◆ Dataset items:

⁂

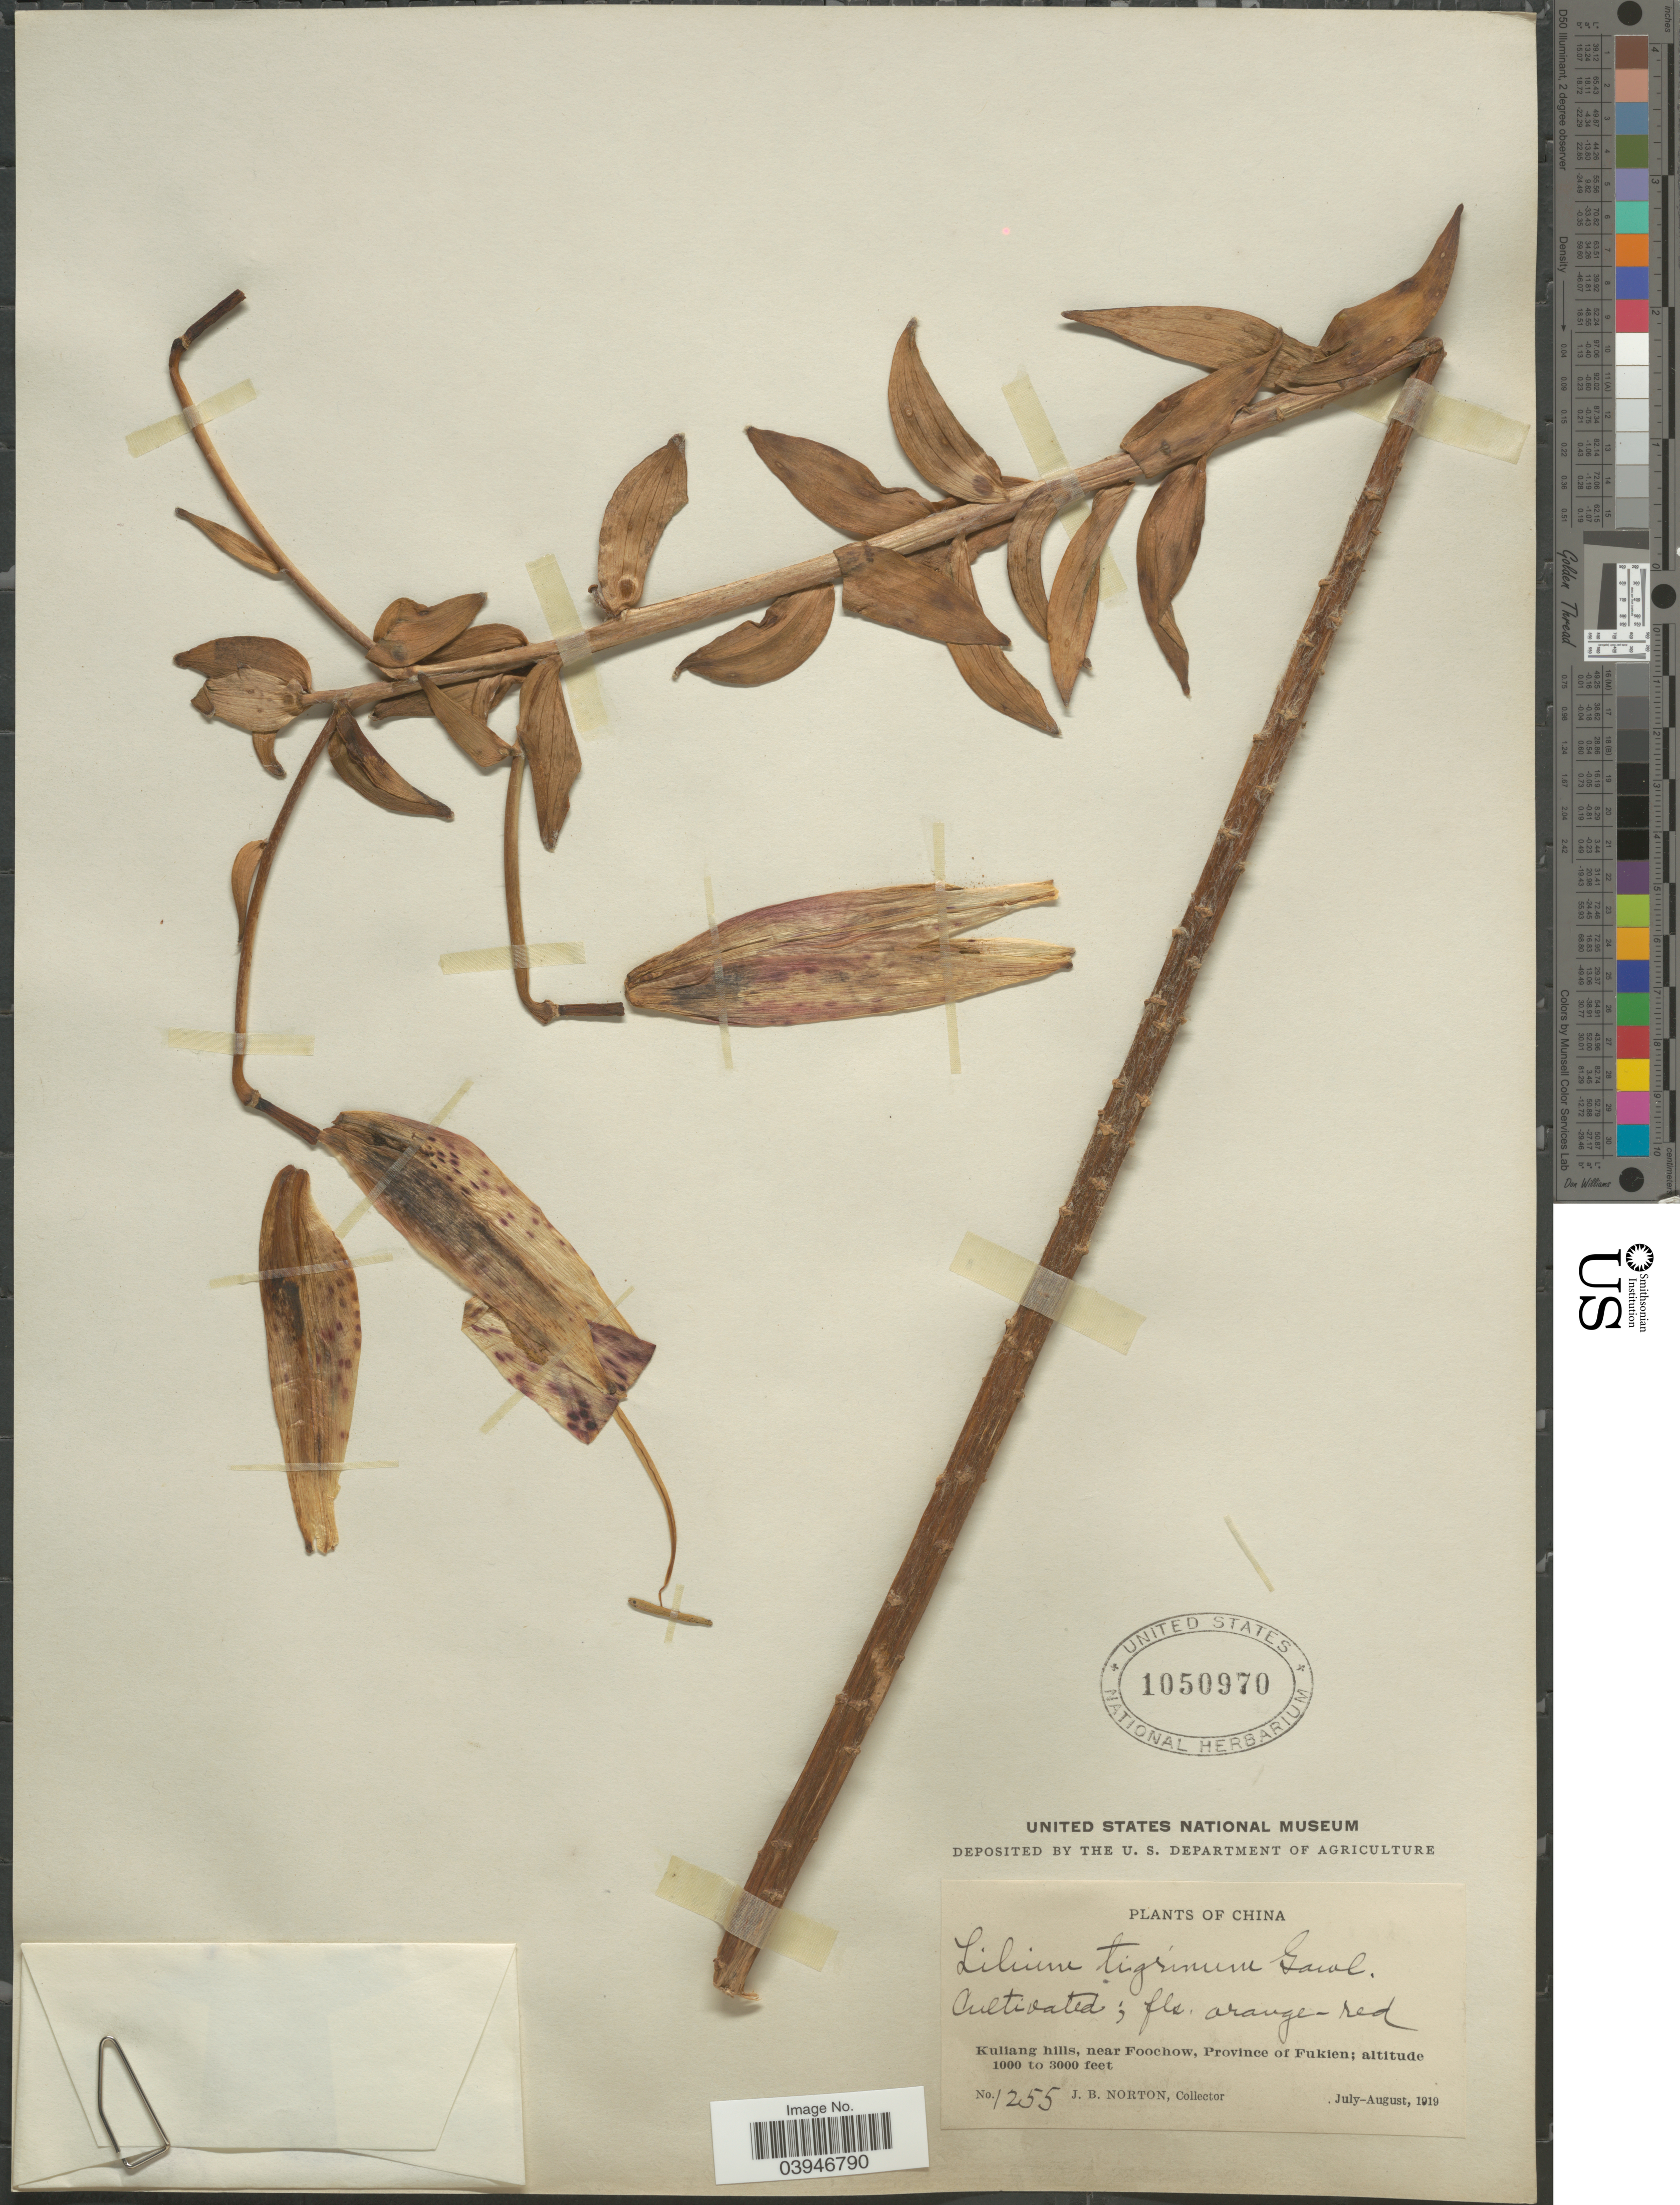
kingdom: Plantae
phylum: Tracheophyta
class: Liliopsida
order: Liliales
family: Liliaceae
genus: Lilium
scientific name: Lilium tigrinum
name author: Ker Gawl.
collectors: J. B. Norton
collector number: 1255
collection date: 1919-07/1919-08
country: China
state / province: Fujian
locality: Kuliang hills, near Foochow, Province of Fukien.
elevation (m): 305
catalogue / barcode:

⁂

◆ WHAT THE EXERCISE ASKS:
Give the lines again starting at the line that has "order: Liliales" and running through the last line, and give only those lines. In them, switch "locality" to "site" and leave everything else unchanged.

◆ TASK OUTPUT:
order: Liliales
family: Liliaceae
genus: Lilium
scientific name: Lilium tigrinum
name author: Ker Gawl.
collectors: J. B. Norton
collector number: 1255
collection date: 1919-07/1919-08
country: China
state / province: Fujian
site: Kuliang hills, near Foochow, Province of Fukien.
elevation (m): 305
catalogue / barcode:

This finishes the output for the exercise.